Each node of the structure has attribute status. The status is calculated and propagated to upper levels according to the selected algorithm. At the lowest level of services are triggers. The status of individual nodes is affected by the status of their triggers.

Note that triggers with a Not classified or Information severity do not impact SLA calculation.

Configuration

To configure services, go to: Configuration → Services.

On this screen you can build a hierarchy of your monitored infrastructure. The highest-level parent service is 'root'. You can build your hierarchy downward by adding lower-level parent services and then individual nodes to them.

Click on Add child to add services. To edit an existing service, click on its name. A form is displayed where you can edit the service attributes.

Configuring a service

The Service tab contains general service attributes:

All mandatory input fields are marked with a red asterisk.

Parameter Description
Name Service name.
Parent service Parent service the service belongs to.
Status calculation algorithm Method of calculating service status:
Do not calculate - do not calculate service status
Problem, if at least one child has a problem - problem status, if at least one child service has a problem
Problem, if all children have problems - problem status, if all child services are having problems
Calculate SLA Enable SLA calculation and display.
Acceptable SLA (in %) SLA percentage that is acceptable for this service. Used for reporting.
Trigger Linkage to trigger:
None - no linkage
trigger name - linked to the trigger, thus depends on the trigger status
Services of the lowest level must be linked to triggers. (Otherwise their state will not be represented accurately.)
When triggers are linked, their state prior to linking is not counted.
Sort order Sort order for display, lowest comes first.
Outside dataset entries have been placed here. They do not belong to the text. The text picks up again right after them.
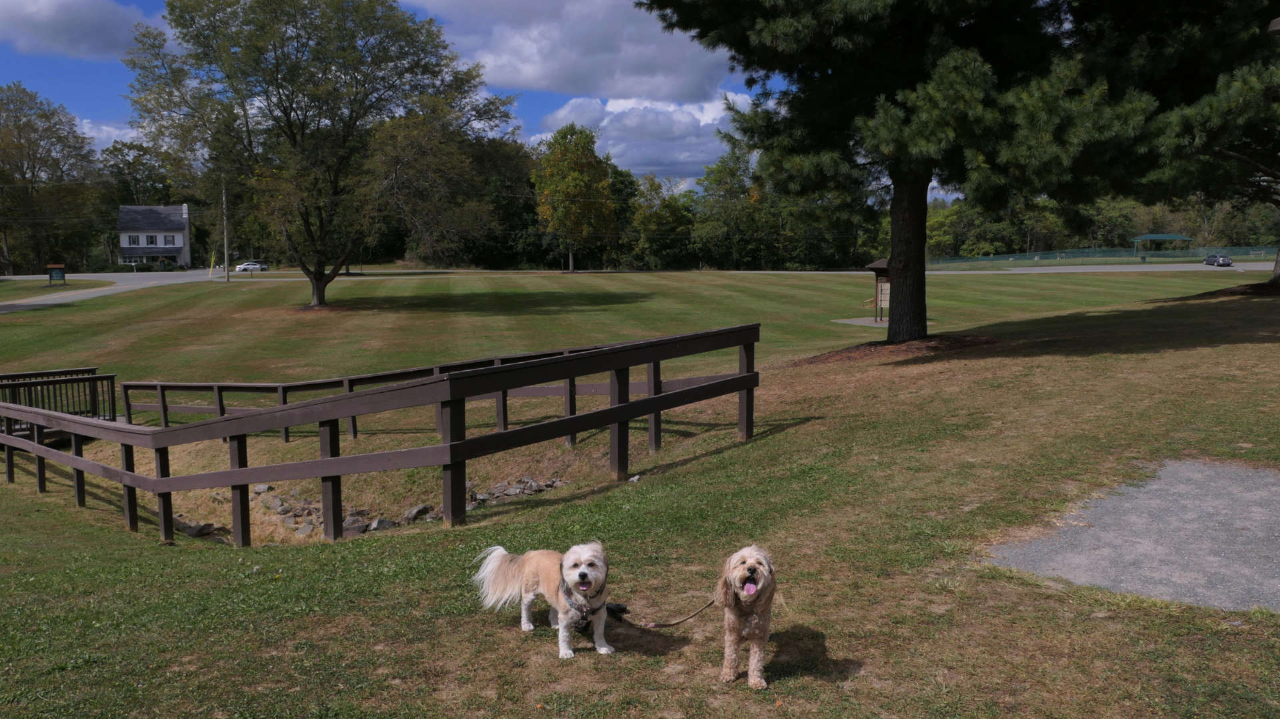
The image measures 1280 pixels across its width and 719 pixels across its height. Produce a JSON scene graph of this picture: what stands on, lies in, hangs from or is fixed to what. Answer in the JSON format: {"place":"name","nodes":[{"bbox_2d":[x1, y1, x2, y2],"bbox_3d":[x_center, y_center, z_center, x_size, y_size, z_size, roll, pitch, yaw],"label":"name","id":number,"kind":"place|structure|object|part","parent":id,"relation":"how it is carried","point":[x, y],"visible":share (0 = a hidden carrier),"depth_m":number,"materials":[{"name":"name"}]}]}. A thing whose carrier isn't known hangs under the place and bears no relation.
{"place":"outdoors","nodes":[
{"label":"outdoors","id":0,"kind":"place"},
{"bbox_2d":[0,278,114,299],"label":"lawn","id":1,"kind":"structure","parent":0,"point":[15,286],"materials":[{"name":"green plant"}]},
{"bbox_2d":[0,0,157,60],"label":"cloud","id":2,"kind":"structure","parent":0,"point":[101,35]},
{"bbox_2d":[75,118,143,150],"label":"cloud","id":3,"kind":"structure","parent":0,"point":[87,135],"materials":[{"name":"white"}]},
{"bbox_2d":[0,270,238,312],"label":"road","id":4,"kind":"structure","parent":0,"point":[117,288],"materials":[{"name":"grey asphalt"}]},
{"bbox_2d":[116,203,191,268],"label":"house","id":5,"kind":"structure","parent":0,"point":[126,243],"materials":[{"name":"paint"}]},
{"bbox_2d":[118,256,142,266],"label":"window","id":6,"kind":"structure","parent":5,"relation":"in","point":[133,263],"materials":[{"name":"white"}]},
{"bbox_2d":[125,234,139,244],"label":"window","id":7,"kind":"structure","parent":5,"relation":"in","point":[133,243],"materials":[{"name":"white"}]},
{"bbox_2d":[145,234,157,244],"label":"window","id":8,"kind":"structure","parent":5,"relation":"in","point":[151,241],"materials":[{"name":"white"}]},
{"bbox_2d":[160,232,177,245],"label":"window","id":9,"kind":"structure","parent":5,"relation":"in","point":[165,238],"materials":[{"name":"grey glass"}]},
{"bbox_2d":[0,0,811,188],"label":"sky","id":10,"kind":"structure","parent":0,"point":[103,135],"materials":[{"name":"blue"}]},
{"bbox_2d":[410,0,736,101],"label":"cloud","id":11,"kind":"structure","parent":0,"point":[661,92],"materials":[{"name":"white"}]},
{"bbox_2d":[530,94,747,181],"label":"cloud","id":12,"kind":"structure","parent":0,"point":[686,119],"materials":[{"name":"white"}]},
{"bbox_2d":[0,264,1279,718],"label":"lawn","id":13,"kind":"structure","parent":0,"point":[837,639],"materials":[{"name":"green plant"}]},
{"bbox_2d":[46,264,66,284],"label":"sign","id":14,"kind":"object","parent":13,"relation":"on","point":[57,272],"visible":0.99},
{"bbox_2d":[0,367,115,438],"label":"wooden railing","id":15,"kind":"object","parent":13,"relation":"on","point":[15,384],"visible":0.73,"depth_m":16.23,"materials":[{"name":"brown wood"}]},
{"bbox_2d":[178,520,219,536],"bbox_3d":[-4.883,1.863,10.190,0.349,0.175,0.361,3,8,24],"label":"rock","id":16,"kind":"object","parent":13,"relation":"on","point":[193,533],"visible":0.7,"depth_m":10.10,"materials":[{"name":"grey stone"}]},
{"bbox_2d":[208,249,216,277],"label":"yellow post","id":17,"kind":"object","parent":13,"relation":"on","point":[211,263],"visible":0.99,"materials":[{"name":"yellow"}]},
{"bbox_2d":[221,176,229,280],"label":"utility pole","id":18,"kind":"object","parent":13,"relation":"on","point":[225,252],"visible":0.87,"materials":[{"name":"brown wood"}]},
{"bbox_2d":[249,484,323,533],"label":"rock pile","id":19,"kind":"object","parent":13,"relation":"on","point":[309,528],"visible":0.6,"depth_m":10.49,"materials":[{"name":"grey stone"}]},
{"bbox_2d":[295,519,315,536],"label":"rock","id":20,"kind":"object","parent":13,"relation":"on","point":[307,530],"visible":0.81,"depth_m":9.82,"materials":[{"name":"grey stone"}]},
{"bbox_2d":[124,0,515,308],"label":"tree","id":21,"kind":"object","parent":13,"relation":"on","point":[323,295],"visible":0.99,"depth_m":33.09,"materials":[{"name":"plant"}]},
{"label":"tree trunk","id":22,"kind":"part","parent":21,"relation":"part of","materials":[{"name":"brown wood"}]},
{"bbox_2d":[342,512,369,533],"bbox_3d":[-3.101,1.764,9.896,0.361,0.234,0.397,1,7,11],"label":"rock","id":23,"kind":"object","parent":13,"relation":"on","point":[357,523],"visible":0.56,"depth_m":9.78,"materials":[{"name":"grey stone"}]},
{"bbox_2d":[186,474,572,540],"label":"rock pile","id":24,"kind":"object","parent":13,"relation":"on","point":[422,507],"visible":0.47,"depth_m":10.44,"materials":[{"name":"grey stone"}]},
{"bbox_2d":[1,320,759,548],"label":"wooden fence","id":25,"kind":"object","parent":13,"relation":"on","point":[612,411],"visible":0.98,"depth_m":8.95,"materials":[{"name":"brown wood"}]},
{"bbox_2d":[366,516,395,530],"bbox_3d":[-2.723,1.721,9.680,0.284,0.179,0.340,4,8,28],"label":"rock","id":26,"kind":"object","parent":13,"relation":"on","point":[390,523],"visible":0.74,"depth_m":9.61,"materials":[{"name":"grey stone"}]},
{"bbox_2d":[401,503,429,522],"bbox_3d":[-2.401,1.640,9.842,0.281,0.211,0.317,3,8,24],"label":"rock","id":27,"kind":"object","parent":13,"relation":"on","point":[413,512],"visible":0.77,"depth_m":9.77,"materials":[{"name":"grey stone"}]},
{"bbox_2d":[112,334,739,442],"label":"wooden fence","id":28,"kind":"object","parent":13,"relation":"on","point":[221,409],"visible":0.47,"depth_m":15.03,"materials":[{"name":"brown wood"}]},
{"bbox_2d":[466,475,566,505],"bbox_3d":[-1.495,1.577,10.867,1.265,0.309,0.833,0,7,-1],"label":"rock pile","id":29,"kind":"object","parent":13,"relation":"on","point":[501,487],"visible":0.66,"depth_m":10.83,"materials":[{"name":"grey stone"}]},
{"bbox_2d":[470,540,613,658],"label":"dog","id":30,"kind":"object","parent":13,"relation":"on","point":[577,573],"visible":0.98,"depth_m":5.02},
{"bbox_2d":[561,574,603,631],"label":"dog harness","id":31,"kind":"object","parent":30,"relation":"on","point":[584,589],"visible":0.72,"depth_m":4.88,"materials":[{"name":"grey fabric"}]},
{"bbox_2d":[618,598,716,628],"bbox_3d":[0.139,1.384,5.113,0.626,0.138,0.086,0,7,-1],"label":"leash","id":32,"kind":"object","parent":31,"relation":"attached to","point":[711,603],"visible":0.87,"depth_m":5.11,"materials":[{"name":"brown"}]},
{"bbox_2d":[530,123,615,272],"label":"tree","id":33,"kind":"object","parent":13,"relation":"on","point":[575,174],"visible":1,"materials":[{"name":"plant"}]},
{"bbox_2d":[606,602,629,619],"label":"dog leash","id":34,"kind":"object","parent":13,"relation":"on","point":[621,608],"visible":0.67,"depth_m":5.54,"materials":[{"name":"black"}]},
{"bbox_2d":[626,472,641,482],"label":"rock","id":35,"kind":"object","parent":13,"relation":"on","point":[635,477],"visible":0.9,"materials":[{"name":"grey stone"}]},
{"bbox_2d":[713,544,777,686],"bbox_3d":[0.533,1.211,4.547,0.334,0.588,0.834,1,7,9],"label":"dog","id":36,"kind":"object","parent":13,"relation":"on","point":[753,569],"visible":0.97,"depth_m":4.38},
{"bbox_2d":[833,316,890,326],"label":"concrete pad","id":37,"kind":"object","parent":13,"relation":"on","point":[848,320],"visible":0.58,"depth_m":31.36,"materials":[{"name":"grey concrete"}]},
{"bbox_2d":[865,257,892,321],"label":"information sign","id":38,"kind":"object","parent":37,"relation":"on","point":[881,263],"visible":0.59,"depth_m":30.21,"materials":[{"name":"brown wood"}]},
{"bbox_2d":[792,332,998,364],"bbox_3d":[4.659,-0.210,16.868,4.131,0.316,3.404,0,7,-1],"label":"mulch bed","id":39,"kind":"object","parent":13,"relation":"on","point":[834,355],"visible":0.52,"depth_m":16.55,"materials":[{"name":"brown wood"}]},
{"bbox_2d":[639,0,1199,340],"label":"pine tree","id":40,"kind":"object","parent":13,"relation":"on","point":[920,190],"visible":0.99,"depth_m":16.11,"materials":[{"name":"plant"}]},
{"label":"pine trunk","id":41,"kind":"part","parent":40,"relation":"part of","materials":[{"name":"brown wood"}]},
{"bbox_2d":[1114,0,1279,286],"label":"pine tree","id":42,"kind":"object","parent":13,"relation":"on","point":[1235,154],"visible":0.88,"depth_m":21.08,"materials":[{"name":"plant"}]},
{"bbox_2d":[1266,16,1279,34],"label":"lamp","id":43,"kind":"object","parent":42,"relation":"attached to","point":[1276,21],"visible":0.96,"depth_m":10.22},
{"label":"tree trunk","id":44,"kind":"part","parent":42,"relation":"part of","materials":[{"name":"wood"}]},
{"bbox_2d":[915,262,1278,274],"label":"road","id":45,"kind":"structure","parent":0,"point":[1114,268],"materials":[{"name":"grey asphalt"}]},
{"bbox_2d":[1204,254,1232,266],"label":"car","id":46,"kind":"object","parent":45,"relation":"on","point":[1225,261],"visible":0.98,"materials":[{"name":"metal"}]},
{"bbox_2d":[987,456,1279,610],"label":"gravel path","id":47,"kind":"structure","parent":0,"point":[1235,491],"materials":[{"name":"grey gravel"}]},
{"label":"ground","id":48,"kind":"structure","parent":0},
{"bbox_2d":[0,83,99,274],"label":"tree","id":49,"kind":"object","parent":48,"relation":"on","point":[24,177],"visible":0.98,"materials":[{"name":"green plant"}]},
{"bbox_2d":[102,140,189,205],"label":"tree","id":50,"kind":"object","parent":48,"relation":"on","point":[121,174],"visible":0.55,"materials":[{"name":"green plant"}]},
{"bbox_2d":[234,260,267,271],"label":"car","id":51,"kind":"object","parent":48,"relation":"on","point":[255,265],"visible":0.94,"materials":[{"name":"white metal"}]},
{"bbox_2d":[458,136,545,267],"label":"tree","id":52,"kind":"object","parent":48,"relation":"on","point":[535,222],"visible":0.61,"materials":[{"name":"green plant"}]},
{"bbox_2d":[627,172,693,269],"label":"tree","id":53,"kind":"object","parent":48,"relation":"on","point":[665,215],"visible":0.83,"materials":[{"name":"green plant"}]},
{"bbox_2d":[692,138,767,268],"label":"tree","id":54,"kind":"object","parent":48,"relation":"on","point":[719,169],"visible":0.81,"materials":[{"name":"green plant"}]},
{"bbox_2d":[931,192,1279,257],"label":"trees","id":55,"kind":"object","parent":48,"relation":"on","point":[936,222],"visible":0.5,"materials":[{"name":"green plant"}]},
{"bbox_2d":[932,244,1279,266],"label":"fence","id":56,"kind":"object","parent":48,"relation":"on","point":[1035,254],"visible":0.75,"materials":[{"name":"green metal"}]},
{"bbox_2d":[1130,232,1191,258],"label":"pavilion","id":57,"kind":"structure","parent":48,"relation":"on","point":[1175,236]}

The Dependencies tab contains services the service depends on. Click on Add to add a service from those that are configured.

Hard and soft dependency

Availability of a service may depend on several other services, not just one. The first option is to add all those directly as child services.

However, if some service is already added somewhere else in the services tree, it cannot be simply moved out of there to a child service here. How to create a dependency on it? The answer is "soft" linking. Add the service and mark the Soft check box. That way the service can remain in its original location in the tree, yet be depended upon from several other services. Services that are "soft-linked" are displayed in gray in the tree. Additionally, if a service has only "soft" dependencies, it can be deleted directly, without deleting child services first.

The Time tab contains the service time specification.

Parameter Description
Service times By default, all services are expected to operate 24x7x365. If exceptions needed, add new service times.
New service time Service times:
Uptime - service uptime
Downtime - service state within this period does not affect SLA.
One-time downtime - a single downtime. Service state within this period does not affect SLA.
Add the respective hours.
Note: Service times affect only the service they are configured for. Thus, a parent service will not take into account the service time configured on a child service (unless a corresponding service time is configured on the parent service as well).
Service times are taken into account when calculating service status and SLA by the frontend. However, information on service availability is being inserted into database continuously, regardless of service times.

Display

To monitor services, go to Monitoring → Services.